Good-Looking People Have a Fascinating Problem
Who knew beauty could be such a liability? Check out the findings from this latest research
Could being ridiculously good-looking mean you face specific challenges in your romantic relationships? Yes, according to a report published in Personal Relationships, which says being a looker isn’t all that it’s cracked up to be — at least when it comes to love.
Researchers at Harvard University found that beauty is a kind of “relationship liability.” And while we can come up with dozens of reasons why being attractive has it’s advantages, it looks like it also comes with one major disadvantage, at least if you want to be monogamous: Attractive people are likelier to have a wandering eye.

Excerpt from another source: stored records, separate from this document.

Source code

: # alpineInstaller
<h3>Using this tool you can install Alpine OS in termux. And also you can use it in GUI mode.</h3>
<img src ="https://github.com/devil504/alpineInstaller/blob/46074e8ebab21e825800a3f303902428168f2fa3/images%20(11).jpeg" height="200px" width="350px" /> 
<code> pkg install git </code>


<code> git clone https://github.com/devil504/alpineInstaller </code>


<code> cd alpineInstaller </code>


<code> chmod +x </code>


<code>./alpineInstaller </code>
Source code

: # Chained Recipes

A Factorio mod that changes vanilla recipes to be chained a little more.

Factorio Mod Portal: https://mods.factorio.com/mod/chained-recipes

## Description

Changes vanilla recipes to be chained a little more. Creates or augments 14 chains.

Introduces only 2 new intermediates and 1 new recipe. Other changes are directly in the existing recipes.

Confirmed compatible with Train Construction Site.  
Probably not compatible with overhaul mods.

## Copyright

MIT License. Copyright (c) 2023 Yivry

Christine Ma-Kellams and her colleagues at Harvard University asked women to judge the attractiveness of men pictured in their high school yearbook while discreetly assessing the participants’ own physical attractiveness.

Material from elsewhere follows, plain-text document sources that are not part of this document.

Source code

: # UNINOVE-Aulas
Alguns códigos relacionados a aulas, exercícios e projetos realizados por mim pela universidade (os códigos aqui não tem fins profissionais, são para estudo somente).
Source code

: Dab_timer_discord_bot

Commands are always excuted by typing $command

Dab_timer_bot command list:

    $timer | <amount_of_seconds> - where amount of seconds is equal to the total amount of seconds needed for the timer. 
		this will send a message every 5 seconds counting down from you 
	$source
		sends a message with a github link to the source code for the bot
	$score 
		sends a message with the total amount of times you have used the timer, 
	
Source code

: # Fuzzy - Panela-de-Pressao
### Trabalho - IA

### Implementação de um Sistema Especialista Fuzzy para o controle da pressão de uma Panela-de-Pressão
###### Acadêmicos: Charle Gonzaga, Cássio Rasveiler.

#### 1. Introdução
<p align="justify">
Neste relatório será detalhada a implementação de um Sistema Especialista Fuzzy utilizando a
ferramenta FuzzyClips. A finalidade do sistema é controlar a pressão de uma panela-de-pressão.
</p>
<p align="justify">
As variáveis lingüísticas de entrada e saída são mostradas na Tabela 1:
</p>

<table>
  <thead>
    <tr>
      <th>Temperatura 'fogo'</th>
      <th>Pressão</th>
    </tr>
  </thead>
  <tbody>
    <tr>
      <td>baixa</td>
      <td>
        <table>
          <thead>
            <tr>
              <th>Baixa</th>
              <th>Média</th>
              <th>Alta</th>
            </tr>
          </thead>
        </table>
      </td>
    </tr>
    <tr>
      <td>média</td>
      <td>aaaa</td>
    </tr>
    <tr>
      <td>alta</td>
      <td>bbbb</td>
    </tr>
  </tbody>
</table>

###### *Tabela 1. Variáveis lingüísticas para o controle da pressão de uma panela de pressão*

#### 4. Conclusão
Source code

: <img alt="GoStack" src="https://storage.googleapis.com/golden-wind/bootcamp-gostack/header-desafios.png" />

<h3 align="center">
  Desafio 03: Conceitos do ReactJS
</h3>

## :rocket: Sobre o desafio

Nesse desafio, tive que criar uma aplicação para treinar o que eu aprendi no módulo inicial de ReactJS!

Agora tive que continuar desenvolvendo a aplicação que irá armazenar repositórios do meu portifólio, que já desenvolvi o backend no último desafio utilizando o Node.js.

They then accessed Ancestry.com to find the men’s marriage and divorce data for the 30 years after the photos were taken — and the men who were judged as more attractive were likelier to have shorter relationships and end up getting divorced.
They didn’t act on those feelings; they simply judged men as good-looking in photos.
The results revealed that “more attractive” participants tended to rate the person in the photo as more physically appealing than the less attractive participants, but only if they were in a committed relationship. In other words, attractive participants who were partnered up actually seemed to show more interest in those photos than those who were single — especially if they were feeling disconnected from their partner.
While the findings seem a little unsettling at first, when you think about it, it makes sense that good-looking people are likely to attract interest from would-be partners. As for coupled-up people having a wandering eye, maybe that’s just what happens when you’ve been in a relationship for awhile — after all, they didn’t act on those feelings; they simply judged men as good-looking in photos.
And it’s no surprise that the ones who weren’t feeling so great about their own relationships would have heightened fantasies about good-looking people in photos.
The one major caveat to all this — other than the fact that it was a heteronormative study, which is important to note — is that attractiveness is one of the most subjective things around. The fact that the researchers themselves rated the female participants raises questions in itself.
There’s simply no objective scale for rating how good-looking people are — and that’s what makes attraction, lust and relationships so interesting.